Description: Daily Index of EDGAR Dissemination Feed by Form Type
Last Data Received: July 01, 1994
Discussion List: [email protected]
To Subscribe to List: [email protected]
General Information: [email protected]
E-mail server: [email protected]
Anonymous FTP: ftp://town.hall.org/edgar/daily-index/form.070194.idx
Form Type Company Name CIK Date Filed File Name
-----------------------------------------------------------------------------------------
10-C ABC. 310254 19940701 file1.txt
10-B XYZ. 121234 54547474 file2.txt
10-A LMN. 346765 12352356 file3.txt
What I want: a pandas dataframe with below structure
Form Type Company Name CIK Date Filed File Name
-------------------------------------------------------------------
| 10-C | ABC | 310254 | 19940701 | file1.txt |
| 10-B | XYZ | 121234 | 54547474 | file2.txt |
| 10-A | LMN | 346765 | 12352356 | file3.txt |
-------------------------------------------------------------------
Below is my code:
test = test.split('\n')
while not re.search('^--*', test[0]): test.pop(0)
test.pop(0)
rows = []
for row in test:
rows.append(row.split())
print(rows)
I find the first occurrence of the dashed line and then append the rows to a list. Later I convert it to a dataframe. However, I believe there must be a cleaner way to do this, which is why I ask your contribution/support.

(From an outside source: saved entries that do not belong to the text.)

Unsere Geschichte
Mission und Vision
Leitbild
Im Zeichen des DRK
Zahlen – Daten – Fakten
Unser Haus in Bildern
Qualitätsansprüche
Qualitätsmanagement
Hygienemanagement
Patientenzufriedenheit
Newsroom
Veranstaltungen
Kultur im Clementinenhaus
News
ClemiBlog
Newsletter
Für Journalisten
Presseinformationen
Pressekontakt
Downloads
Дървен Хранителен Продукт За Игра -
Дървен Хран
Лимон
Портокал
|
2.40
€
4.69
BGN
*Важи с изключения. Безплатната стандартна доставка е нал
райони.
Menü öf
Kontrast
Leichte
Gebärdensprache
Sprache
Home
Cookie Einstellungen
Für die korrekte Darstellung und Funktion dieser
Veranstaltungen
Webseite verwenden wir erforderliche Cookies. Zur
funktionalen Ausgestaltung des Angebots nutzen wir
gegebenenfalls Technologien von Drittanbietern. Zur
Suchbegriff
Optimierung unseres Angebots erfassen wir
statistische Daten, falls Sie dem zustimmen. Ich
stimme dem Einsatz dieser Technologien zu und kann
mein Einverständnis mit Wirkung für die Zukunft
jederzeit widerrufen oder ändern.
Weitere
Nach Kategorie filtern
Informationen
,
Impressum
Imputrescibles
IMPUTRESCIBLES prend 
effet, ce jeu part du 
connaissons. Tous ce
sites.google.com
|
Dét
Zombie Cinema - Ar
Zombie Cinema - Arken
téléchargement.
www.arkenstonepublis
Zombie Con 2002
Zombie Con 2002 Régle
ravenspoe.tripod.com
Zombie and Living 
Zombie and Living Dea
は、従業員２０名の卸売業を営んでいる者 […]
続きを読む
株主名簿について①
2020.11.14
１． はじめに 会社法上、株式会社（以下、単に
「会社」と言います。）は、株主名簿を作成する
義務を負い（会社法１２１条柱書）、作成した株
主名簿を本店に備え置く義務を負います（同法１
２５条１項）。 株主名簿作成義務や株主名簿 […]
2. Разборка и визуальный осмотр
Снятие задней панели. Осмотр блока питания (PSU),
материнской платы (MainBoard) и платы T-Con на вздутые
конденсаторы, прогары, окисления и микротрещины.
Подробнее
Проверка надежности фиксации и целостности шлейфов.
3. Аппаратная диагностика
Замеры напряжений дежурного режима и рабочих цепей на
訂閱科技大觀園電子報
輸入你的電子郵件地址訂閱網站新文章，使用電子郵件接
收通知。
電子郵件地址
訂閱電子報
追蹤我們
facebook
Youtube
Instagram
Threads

Thanks and Happy New Year!! :)
CodePudding user response:
Find the empty line that separates the starting extra lines from the needed table structure, then pass the remaining file buffer to pd.read_table
function:
with open('data.txt') as f:
for line in f:
line = line.strip()
if not line: # find empty line
break
df = pd.read_table(f, sep='\s{2,}', header=0, comment='--', engine='python')
print(df)
Output:
Form Type Company Name CIK Date Filed File Name
0 10-C ABC. 310254 19940701 file1.txt
1 10-B XYZ. 121234 54547474 file2.txt
2 10-A LMN. 346765 12352356 file3.txt
CodePudding user response:
we have a method pd.read_fwf(), where you can give parameter to skip records from being part of dataframe like - no of lines to skip initial records blank records
If you know in advance from where data will start then use this function to read file.